What is being asked: Reproduce the data exactly. Omit no record.

- - -

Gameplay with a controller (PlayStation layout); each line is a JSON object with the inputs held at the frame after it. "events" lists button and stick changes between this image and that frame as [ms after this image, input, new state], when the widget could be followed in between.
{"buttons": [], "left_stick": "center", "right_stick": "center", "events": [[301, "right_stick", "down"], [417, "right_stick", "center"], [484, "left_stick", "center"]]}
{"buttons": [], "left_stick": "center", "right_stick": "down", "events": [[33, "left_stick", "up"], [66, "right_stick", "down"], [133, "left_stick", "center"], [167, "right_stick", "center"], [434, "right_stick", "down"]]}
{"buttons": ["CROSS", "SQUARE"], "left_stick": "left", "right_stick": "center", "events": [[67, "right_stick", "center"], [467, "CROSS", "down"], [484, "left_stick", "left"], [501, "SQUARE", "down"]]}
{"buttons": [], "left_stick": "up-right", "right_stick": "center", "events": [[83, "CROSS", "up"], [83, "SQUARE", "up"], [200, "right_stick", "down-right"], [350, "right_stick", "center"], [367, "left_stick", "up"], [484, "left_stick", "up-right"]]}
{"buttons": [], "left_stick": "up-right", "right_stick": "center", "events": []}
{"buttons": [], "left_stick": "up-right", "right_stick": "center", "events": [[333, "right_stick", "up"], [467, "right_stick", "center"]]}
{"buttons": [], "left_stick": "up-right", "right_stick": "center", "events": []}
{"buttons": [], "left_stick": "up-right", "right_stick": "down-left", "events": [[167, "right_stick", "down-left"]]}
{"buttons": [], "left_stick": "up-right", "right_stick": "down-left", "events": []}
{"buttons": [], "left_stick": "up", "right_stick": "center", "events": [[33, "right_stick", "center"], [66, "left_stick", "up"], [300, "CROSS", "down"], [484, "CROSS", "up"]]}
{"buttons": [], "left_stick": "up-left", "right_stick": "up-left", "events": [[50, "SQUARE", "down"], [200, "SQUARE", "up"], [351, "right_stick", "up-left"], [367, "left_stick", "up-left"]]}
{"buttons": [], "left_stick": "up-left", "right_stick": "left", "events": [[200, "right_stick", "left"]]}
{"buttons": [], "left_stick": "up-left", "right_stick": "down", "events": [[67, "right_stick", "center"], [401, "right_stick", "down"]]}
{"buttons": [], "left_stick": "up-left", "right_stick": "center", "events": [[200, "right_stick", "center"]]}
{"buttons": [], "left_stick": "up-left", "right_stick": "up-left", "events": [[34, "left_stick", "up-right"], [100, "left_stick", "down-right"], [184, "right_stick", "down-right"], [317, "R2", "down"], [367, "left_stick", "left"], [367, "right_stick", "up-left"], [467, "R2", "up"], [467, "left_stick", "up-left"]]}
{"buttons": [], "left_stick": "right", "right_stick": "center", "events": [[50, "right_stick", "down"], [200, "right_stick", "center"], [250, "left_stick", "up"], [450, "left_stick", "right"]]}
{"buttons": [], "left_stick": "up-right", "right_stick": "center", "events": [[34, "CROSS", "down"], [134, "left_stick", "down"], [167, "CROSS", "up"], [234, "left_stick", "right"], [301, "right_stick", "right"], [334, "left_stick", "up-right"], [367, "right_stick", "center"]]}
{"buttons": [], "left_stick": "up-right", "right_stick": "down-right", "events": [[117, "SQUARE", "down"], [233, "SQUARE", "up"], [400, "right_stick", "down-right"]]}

- - -

Answer box:
Gameplay with a controller (PlayStation layout); each line is a JSON object with the inputs held at the frame after it. "events" lists button and stick changes between this image and that frame as [ms after this image, input, new state], when the widget could be followed in between.
{"buttons": [], "left_stick": "center", "right_stick": "center", "events": [[301, "right_stick", "down"], [417, "right_stick", "center"], [484, "left_stick", "center"]]}
{"buttons": [], "left_stick": "center", "right_stick": "down", "events": [[33, "left_stick", "up"], [66, "right_stick", "down"], [133, "left_stick", "center"], [167, "right_stick", "center"], [434, "right_stick", "down"]]}
{"buttons": ["CROSS", "SQUARE"], "left_stick": "left", "right_stick": "center", "events": [[67, "right_stick", "center"], [467, "CROSS", "down"], [484, "left_stick", "left"], [501, "SQUARE", "down"]]}
{"buttons": [], "left_stick": "up-right", "right_stick": "center", "events": [[83, "CROSS", "up"], [83, "SQUARE", "up"], [200, "right_stick", "down-right"], [350, "right_stick", "center"], [367, "left_stick", "up"], [484, "left_stick", "up-right"]]}
{"buttons": [], "left_stick": "up-right", "right_stick": "center", "events": []}
{"buttons": [], "left_stick": "up-right", "right_stick": "center", "events": [[333, "right_stick", "up"], [467, "right_stick", "center"]]}
{"buttons": [], "left_stick": "up-right", "right_stick": "center", "events": []}
{"buttons": [], "left_stick": "up-right", "right_stick": "down-left", "events": [[167, "right_stick", "down-left"]]}
{"buttons": [], "left_stick": "up-right", "right_stick": "down-left", "events": []}
{"buttons": [], "left_stick": "up", "right_stick": "center", "events": [[33, "right_stick", "center"], [66, "left_stick", "up"], [300, "CROSS", "down"], [484, "CROSS", "up"]]}
{"buttons": [], "left_stick": "up-left", "right_stick": "up-left", "events": [[50, "SQUARE", "down"], [200, "SQUARE", "up"], [351, "right_stick", "up-left"], [367, "left_stick", "up-left"]]}
{"buttons": [], "left_stick": "up-left", "right_stick": "left", "events": [[200, "right_stick", "left"]]}
{"buttons": [], "left_stick": "up-left", "right_stick": "down", "events": [[67, "right_stick", "center"], [401, "right_stick", "down"]]}
{"buttons": [], "left_stick": "up-left", "right_stick": "center", "events": [[200, "right_stick", "center"]]}
{"buttons": [], "left_stick": "up-left", "right_stick": "up-left", "events": [[34, "left_stick", "up-right"], [100, "left_stick", "down-right"], [184, "right_stick", "down-right"], [317, "R2", "down"], [367, "left_stick", "left"], [367, "right_stick", "up-left"], [467, "R2", "up"], [467, "left_stick", "up-left"]]}
{"buttons": [], "left_stick": "right", "right_stick": "center", "events": [[50, "right_stick", "down"], [200, "right_stick", "center"], [250, "left_stick", "up"], [450, "left_stick", "right"]]}
{"buttons": [], "left_stick": "up-right", "right_stick": "center", "events": [[34, "CROSS", "down"], [134, "left_stick", "down"], [167, "CROSS", "up"], [234, "left_stick", "right"], [301, "right_stick", "right"], [334, "left_stick", "up-right"], [367, "right_stick", "center"]]}
{"buttons": [], "left_stick": "up-right", "right_stick": "down-right", "events": [[117, "SQUARE", "down"], [233, "SQUARE", "up"], [400, "right_stick", "down-right"]]}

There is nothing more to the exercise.